Reading passage -
-- Opening Marker --

Bcepmuvirus

Virus classification
- (unranked): Virus
- Realm: Duplodnaviria
- Kingdom: Heunggongvirae
- Phylum: Uroviricota
- Class: Caudoviricetes
- Genus: Bcepmuvirus

= Bcepmuvirus =

Genus of viruses

Bcepmuvirus is a genus of viruses in the class Caudoviricetes, not assigned to a subfamily. Bacteria serve as the natural host, with transmission achieved through passive diffusion. There are two species in this genus.

==Taxonomy==
The following two species are assigned to the genus:
- Burkholderia virus BcepMu
- Burkholderia virus phiE255

==Structure==
Bcepmuviruses are nonenveloped, with a head and tail. The head has an elongated icosahedral symmetry (T=13, Q=21).

==Genome==
Both species have been fully sequenced and are available from ICTV. They range between 36k and 38k nucleotides, with 53 to 55 proteins. The complete genomes are available from here.

==Life cycle==
The virus attaches to the host cell using its terminal fibers, and ejects the viral DNA into the host cytoplasm via contraction of its tail sheath. Once the viral genes have been replicated, the procapsid is assembled and packed. The tail is then assembled and the mature virions are released via lysis.

==History==
According to the ICTV's 2010–11 report, the genus Bcepmuvirus was first accepted as a new genus, at the same time as both of its contained species. This proposal is available here.

-- Closing Marker --

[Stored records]
-- Opening Marker --

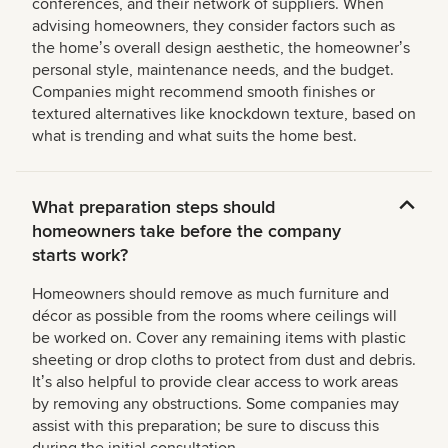
conferences, and their network of suppliers. When
advising homeowners, they consider factors such as
the homeʼs overall design aesthetic, the homeownerʼs
personal style, maintenance needs, and the budget.
Companies might recommend smooth finishes or
textured alternatives like knockdown texture, based on
what is trending and what suits the home best.
What preparation steps should
homeowners take before the company
starts work?
Homeowners should remove as much furniture and
décor as possible from the rooms where ceilings will
be worked on. Cover any remaining items with plastic
sheeting or drop cloths to protect from dust and debris.
Itʼs also helpful to provide clear access to work areas
by removing any obstructions. Some companies may
assist with this preparation; be sure to discuss this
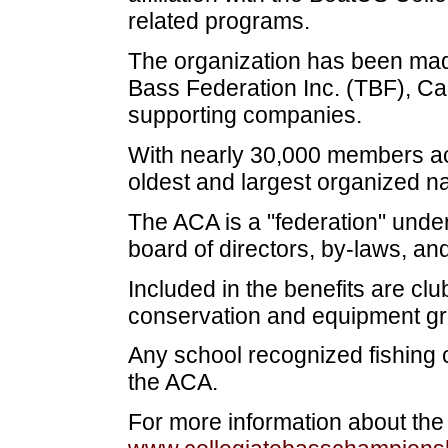
related programs.
The organization has been made
Bass Federation Inc. (TBF), Ca
supporting companies.
With nearly 30,000 members acr
oldest and largest organized na
The ACA is a "federation" unde
board of directors, by-laws, and
Included in the benefits are cl
conservation and equipment gr
Any school recognized fishing c
the ACA.
For more information about the A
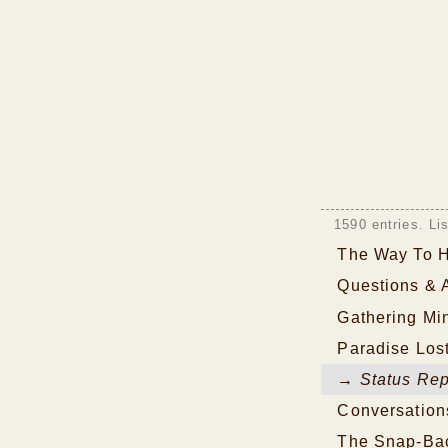
1590 entries. Li
The Way To 
Questions & 
Gathering Mi
Paradise Los
→ Status Rep
Conversation
The Snap-Bac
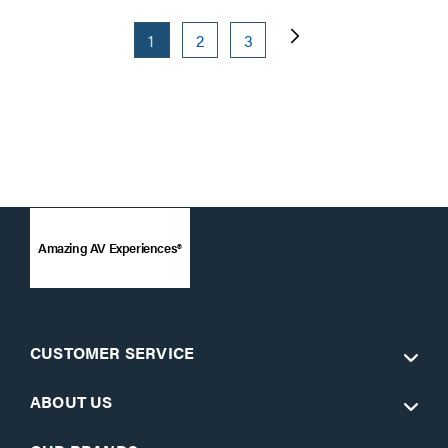
1
2
3
Amazing AV Experiences®
CUSTOMER SERVICE
ABOUT US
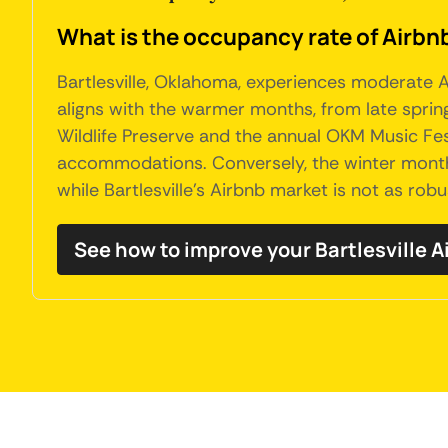
What is the occupancy rate of Airbnb
Bartlesville, Oklahoma, experiences moderate A
aligns with the warmer months, from late sprin
Wildlife Preserve and the annual OKM Music Fest
accommodations. Conversely, the winter months 
while Bartlesville's Airbnb market is not as robu
See how to improve your Bartlesville 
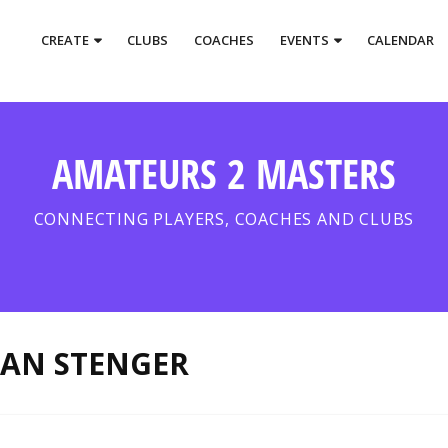
CREATE
CLUBS
COACHES
EVENTS
CALENDAR
AMATEURS 2 MASTERS
CONNECTING PLAYERS, COACHES AND CLUBS
EAN STENGER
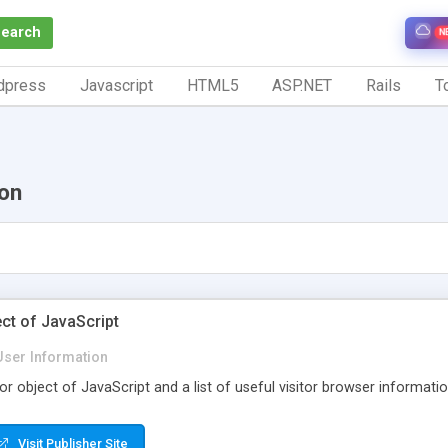
Search
N
dpress
Javascript
HTML5
ASP.NET
Rails
To
ion
ct of JavaScript
User Information
or object of JavaScript and a list of useful visitor browser informatio
Visit Publisher Site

-- Closing Marker --

Required work -
a: Repeat everything in the Bcepmuvirus article from "Bcepmuvirus is a" down to "in this genus.".
b: According to the Bcepmuvirus article, how is the viral DNA ejected into the host cytoplasm?

Numbered answers -
a:
Bcepmuvirus is a genus of viruses in the class Caudoviricetes, not assigned to a subfamily. Bacteria serve as the natural host, with transmission achieved through passive diffusion. There are two species in this genus.

b: Via contraction of the virus's tail sheath.